- _What to do_:
Copy out the forum discussion on why project time estimates run short, word for word from its first sentence to its last.

- _Excerpt provided_:
------------------------------------------------------------------------

Or, in a more quantitative way: while each step of the project will be equally likely to take longer or shorter than median, the steps that take longer can take much longer, while the steps that go faster only have a limited potential for balancing out the delays.
I don't think this is the correct explanation. I think it's far more likely that (1) people don't know the true distribution of task times, so estimates are just crap guesses based on hubris, what managers want to hear, etc., and (2) scope creep.
That is, if you are doing the project, your company's initial estimate was the one that had the highest chance of being too low.
And that's all companies. You can't really be honest as all your competitors are similarly bullshitting. ( I used to be upset about that thinking I was always working for the black sheep, then over the years, you always end up working with your competitor one way or another and you find out it is the same everywhere )
There is also the deadline game. The client will push for earlier and earlier release date. The provider will accept because the provider knows that the client will not be able to test the product. I used to be upset to deliver code that would not even compile. Then over the years, we have had client not ready to test for several years. An extreme case, is a client that took a package I developed 5 years after delivering the working version of it.

------------------------------------------------------------------------

- _Entries supplied_:
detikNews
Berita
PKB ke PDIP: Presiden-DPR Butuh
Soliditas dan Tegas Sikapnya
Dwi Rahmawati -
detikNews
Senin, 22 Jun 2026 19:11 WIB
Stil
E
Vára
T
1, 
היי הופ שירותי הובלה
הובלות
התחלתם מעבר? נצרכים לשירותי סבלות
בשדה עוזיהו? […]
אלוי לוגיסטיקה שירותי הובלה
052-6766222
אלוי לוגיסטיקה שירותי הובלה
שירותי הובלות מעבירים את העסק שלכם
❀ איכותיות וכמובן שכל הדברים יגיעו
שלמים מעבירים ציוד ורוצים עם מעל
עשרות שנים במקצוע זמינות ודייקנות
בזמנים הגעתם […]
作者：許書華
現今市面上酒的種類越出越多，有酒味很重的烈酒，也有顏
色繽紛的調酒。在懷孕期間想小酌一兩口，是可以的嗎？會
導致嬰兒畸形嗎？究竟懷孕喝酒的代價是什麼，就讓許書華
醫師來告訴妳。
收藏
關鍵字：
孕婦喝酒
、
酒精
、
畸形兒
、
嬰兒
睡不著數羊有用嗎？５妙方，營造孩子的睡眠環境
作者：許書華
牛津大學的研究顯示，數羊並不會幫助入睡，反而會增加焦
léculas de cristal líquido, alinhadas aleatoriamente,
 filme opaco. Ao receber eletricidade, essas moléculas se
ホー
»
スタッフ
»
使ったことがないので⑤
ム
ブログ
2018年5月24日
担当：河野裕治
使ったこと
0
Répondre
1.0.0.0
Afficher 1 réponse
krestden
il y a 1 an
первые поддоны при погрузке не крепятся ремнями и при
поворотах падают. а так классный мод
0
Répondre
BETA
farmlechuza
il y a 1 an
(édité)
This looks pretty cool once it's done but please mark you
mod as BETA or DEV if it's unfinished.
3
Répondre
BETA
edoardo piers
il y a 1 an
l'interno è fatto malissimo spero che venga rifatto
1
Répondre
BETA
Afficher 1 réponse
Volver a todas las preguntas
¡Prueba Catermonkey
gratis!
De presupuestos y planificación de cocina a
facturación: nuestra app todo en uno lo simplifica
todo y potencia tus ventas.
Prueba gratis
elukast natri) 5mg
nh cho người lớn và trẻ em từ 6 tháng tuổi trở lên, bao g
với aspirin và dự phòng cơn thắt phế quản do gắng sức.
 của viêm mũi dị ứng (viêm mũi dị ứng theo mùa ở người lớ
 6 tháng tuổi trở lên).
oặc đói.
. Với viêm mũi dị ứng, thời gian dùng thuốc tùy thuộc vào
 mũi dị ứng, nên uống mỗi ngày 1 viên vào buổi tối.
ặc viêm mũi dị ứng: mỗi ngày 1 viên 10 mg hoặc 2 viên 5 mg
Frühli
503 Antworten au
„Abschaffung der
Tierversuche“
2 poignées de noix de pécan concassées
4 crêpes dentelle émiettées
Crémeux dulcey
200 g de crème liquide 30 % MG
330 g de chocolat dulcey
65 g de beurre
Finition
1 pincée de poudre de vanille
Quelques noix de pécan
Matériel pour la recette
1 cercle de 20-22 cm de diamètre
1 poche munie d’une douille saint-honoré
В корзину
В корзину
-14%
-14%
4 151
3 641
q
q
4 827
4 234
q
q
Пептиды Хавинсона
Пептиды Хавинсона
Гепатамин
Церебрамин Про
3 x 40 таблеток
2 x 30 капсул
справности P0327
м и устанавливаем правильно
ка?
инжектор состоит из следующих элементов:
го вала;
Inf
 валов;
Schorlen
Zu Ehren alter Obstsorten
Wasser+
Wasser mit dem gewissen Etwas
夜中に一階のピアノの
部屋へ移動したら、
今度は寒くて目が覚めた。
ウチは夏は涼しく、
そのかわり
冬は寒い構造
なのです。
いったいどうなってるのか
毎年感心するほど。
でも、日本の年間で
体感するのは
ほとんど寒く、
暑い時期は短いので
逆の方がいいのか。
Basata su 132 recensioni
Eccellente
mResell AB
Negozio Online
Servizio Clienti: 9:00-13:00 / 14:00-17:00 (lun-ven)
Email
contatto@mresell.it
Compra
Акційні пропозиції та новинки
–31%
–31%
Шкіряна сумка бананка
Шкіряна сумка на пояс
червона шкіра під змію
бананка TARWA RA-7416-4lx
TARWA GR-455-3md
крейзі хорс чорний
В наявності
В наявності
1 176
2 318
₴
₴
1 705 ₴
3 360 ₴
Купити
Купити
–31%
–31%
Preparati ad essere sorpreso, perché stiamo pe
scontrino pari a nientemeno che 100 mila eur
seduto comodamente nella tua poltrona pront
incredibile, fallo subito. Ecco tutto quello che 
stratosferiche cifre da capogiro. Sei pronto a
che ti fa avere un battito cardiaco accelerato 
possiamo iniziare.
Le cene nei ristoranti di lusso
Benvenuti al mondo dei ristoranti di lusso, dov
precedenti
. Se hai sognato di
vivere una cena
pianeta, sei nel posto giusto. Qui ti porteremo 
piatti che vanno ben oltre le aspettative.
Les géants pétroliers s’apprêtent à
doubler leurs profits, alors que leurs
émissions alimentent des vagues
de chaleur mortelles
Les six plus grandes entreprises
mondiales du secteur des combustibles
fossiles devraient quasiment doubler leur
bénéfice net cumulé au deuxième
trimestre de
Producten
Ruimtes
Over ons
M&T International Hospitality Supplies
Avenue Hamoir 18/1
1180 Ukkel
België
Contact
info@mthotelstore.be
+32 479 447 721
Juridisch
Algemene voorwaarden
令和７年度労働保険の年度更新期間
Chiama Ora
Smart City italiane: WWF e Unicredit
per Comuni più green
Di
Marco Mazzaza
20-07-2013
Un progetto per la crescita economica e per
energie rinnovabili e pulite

------------------------------------------------------------------------

- _Answer area_:
Or, in a more quantitative way: while each step of the project will be equally likely to take longer or shorter than median, the steps that take longer can take much longer, while the steps that go faster only have a limited potential for balancing out the delays.
I don't think this is the correct explanation. I think it's far more likely that (1) people don't know the true distribution of task times, so estimates are just crap guesses based on hubris, what managers want to hear, etc., and (2) scope creep.
That is, if you are doing the project, your company's initial estimate was the one that had the highest chance of being too low.
And that's all companies. You can't really be honest as all your competitors are similarly bullshitting. ( I used to be upset about that thinking I was always working for the black sheep, then over the years, you always end up working with your competitor one way or another and you find out it is the same everywhere )
There is also the deadline game. The client will push for earlier and earlier release date. The provider will accept because the provider knows that the client will not be able to test the product. I used to be upset to deliver code that would not even compile. Then over the years, we have had client not ready to test for several years. An extreme case, is a client that took a package I developed 5 years after delivering the working version of it.